さまざまな想いが絡まって、それぞれがやっとスタート地点に立てた夏休みが明け、今日から授業が始まる。


なのに……。


「寝坊した……」


鳴り響いていた目覚まし時計に手を置きながら、10時32分というデジタル表示にがっくりと肩を落とす。

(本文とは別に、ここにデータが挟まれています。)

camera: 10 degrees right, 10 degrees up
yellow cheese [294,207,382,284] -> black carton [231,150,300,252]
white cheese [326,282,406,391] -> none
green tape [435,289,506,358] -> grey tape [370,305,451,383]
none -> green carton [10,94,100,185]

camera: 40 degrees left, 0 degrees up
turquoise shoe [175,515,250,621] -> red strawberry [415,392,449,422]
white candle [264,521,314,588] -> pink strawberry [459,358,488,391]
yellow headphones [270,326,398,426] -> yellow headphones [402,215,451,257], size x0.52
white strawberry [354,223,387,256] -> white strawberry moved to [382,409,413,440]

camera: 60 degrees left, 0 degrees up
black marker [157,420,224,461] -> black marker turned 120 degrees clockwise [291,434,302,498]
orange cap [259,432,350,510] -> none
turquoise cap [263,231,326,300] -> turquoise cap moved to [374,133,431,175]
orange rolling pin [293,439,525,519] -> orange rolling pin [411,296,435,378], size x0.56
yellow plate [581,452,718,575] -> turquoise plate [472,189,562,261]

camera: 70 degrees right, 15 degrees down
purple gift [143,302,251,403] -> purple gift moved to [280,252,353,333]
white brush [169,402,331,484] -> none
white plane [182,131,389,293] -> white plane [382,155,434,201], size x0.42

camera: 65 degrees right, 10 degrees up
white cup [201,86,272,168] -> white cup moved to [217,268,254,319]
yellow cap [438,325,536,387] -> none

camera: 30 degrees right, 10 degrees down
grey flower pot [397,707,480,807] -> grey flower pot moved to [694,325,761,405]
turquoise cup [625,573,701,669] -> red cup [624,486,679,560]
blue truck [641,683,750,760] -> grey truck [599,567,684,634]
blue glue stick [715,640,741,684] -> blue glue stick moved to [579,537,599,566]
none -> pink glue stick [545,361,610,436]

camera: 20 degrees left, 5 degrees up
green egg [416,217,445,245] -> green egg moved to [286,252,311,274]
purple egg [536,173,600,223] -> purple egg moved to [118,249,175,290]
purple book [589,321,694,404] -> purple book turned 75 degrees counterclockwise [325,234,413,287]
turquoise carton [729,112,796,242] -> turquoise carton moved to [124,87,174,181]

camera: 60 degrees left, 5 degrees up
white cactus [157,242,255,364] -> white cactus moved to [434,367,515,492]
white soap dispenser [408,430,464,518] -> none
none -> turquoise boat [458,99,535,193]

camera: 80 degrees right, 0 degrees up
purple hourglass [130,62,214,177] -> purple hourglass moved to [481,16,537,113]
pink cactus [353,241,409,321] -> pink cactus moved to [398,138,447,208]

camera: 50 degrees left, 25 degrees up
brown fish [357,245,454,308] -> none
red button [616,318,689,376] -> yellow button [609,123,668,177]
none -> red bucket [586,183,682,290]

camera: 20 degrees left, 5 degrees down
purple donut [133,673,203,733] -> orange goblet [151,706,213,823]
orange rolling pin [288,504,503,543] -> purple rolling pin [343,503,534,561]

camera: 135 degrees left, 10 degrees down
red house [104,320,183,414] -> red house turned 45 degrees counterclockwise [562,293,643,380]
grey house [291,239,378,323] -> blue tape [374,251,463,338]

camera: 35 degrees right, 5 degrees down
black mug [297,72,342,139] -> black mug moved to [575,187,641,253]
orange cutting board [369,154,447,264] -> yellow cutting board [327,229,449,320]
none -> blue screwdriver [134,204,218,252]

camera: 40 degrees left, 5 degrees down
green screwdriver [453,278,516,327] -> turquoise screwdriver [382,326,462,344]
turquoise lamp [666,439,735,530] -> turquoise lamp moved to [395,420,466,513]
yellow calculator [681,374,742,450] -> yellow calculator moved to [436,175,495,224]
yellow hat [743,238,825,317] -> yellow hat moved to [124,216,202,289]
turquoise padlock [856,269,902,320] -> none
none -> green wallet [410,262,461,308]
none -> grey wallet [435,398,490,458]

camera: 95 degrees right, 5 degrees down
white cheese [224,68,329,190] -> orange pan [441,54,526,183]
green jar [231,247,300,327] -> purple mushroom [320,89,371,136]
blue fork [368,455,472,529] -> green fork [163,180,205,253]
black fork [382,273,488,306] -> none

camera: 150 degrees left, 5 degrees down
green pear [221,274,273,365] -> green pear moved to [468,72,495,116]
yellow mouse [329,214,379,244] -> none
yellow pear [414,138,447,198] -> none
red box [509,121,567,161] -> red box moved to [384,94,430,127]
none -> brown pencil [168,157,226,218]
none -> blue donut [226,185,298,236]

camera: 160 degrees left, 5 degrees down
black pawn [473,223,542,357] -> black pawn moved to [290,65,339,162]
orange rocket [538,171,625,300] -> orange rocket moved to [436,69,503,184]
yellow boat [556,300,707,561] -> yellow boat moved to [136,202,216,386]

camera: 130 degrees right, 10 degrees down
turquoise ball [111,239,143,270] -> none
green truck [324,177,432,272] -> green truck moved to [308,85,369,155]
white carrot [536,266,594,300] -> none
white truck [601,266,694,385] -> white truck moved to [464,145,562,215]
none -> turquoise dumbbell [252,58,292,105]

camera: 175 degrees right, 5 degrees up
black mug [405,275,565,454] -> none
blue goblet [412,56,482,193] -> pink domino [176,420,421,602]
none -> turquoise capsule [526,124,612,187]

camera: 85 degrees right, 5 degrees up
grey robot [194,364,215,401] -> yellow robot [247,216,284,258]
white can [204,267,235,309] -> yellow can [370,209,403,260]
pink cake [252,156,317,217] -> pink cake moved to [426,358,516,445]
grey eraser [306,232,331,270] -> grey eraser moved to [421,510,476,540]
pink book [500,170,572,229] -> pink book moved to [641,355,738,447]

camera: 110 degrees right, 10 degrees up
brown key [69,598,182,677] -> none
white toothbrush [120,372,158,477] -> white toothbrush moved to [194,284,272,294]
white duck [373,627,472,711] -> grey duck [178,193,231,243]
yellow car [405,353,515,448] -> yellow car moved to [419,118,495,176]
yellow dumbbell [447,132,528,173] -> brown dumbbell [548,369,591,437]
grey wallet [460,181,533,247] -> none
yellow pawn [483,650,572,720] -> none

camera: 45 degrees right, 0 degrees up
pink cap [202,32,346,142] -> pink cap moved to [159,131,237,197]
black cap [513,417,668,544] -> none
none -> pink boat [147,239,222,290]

昨日の始業式にはちゃんと出れたのに、まだ体は夏休み気分か……。


溜め息をついてベッドから降り、カーテンを開ける。眩しい陽の光に目を細めた。


ベッドに置きっぱなしの携帯を拾い、受信したメールを確認しながら部屋を出る。


理一、和也、朋、京。
受信ボックスには、4人の名前が縦一列に並んでいた。1番上の理一からメールを開く。


“サボっちょらんで早く来いや”


サボったわけじゃないもん!


洗面所に入り歯を磨きながら、和也のメールを開く。


“また寝坊か〜?”

またとか言われた……。


一度携帯を置いて、顔を洗う。髪をブラッシングしてから再び携帯を持って、リビングへ向かった。


“遅刻しちゃダメって言ったでしょ!(●`ε´●)”

「ぶふっ!」


朋のメールに思わず吹き出す。


怒ってるよ……。朋は優等生だからなぁ。


クスクス笑いながら、最後に京からのメールを開いた。


“川で遊んどるなら俺も誘えや”

「遊ぶわけないから!」


静寂なリビングに、あたしの声が響く。


川って……京じゃあるまいし。どんだけ川が好きなのよ。ほんと、野生児なんだから。


笑いながら携帯を閉じ、ジャージのポケットに入れる。


テーブルの上にはパパが握った不格好なおにぎりが置いてあった。


朝ご飯を食べてから行こう。そう思って、あたしは椅子に座った。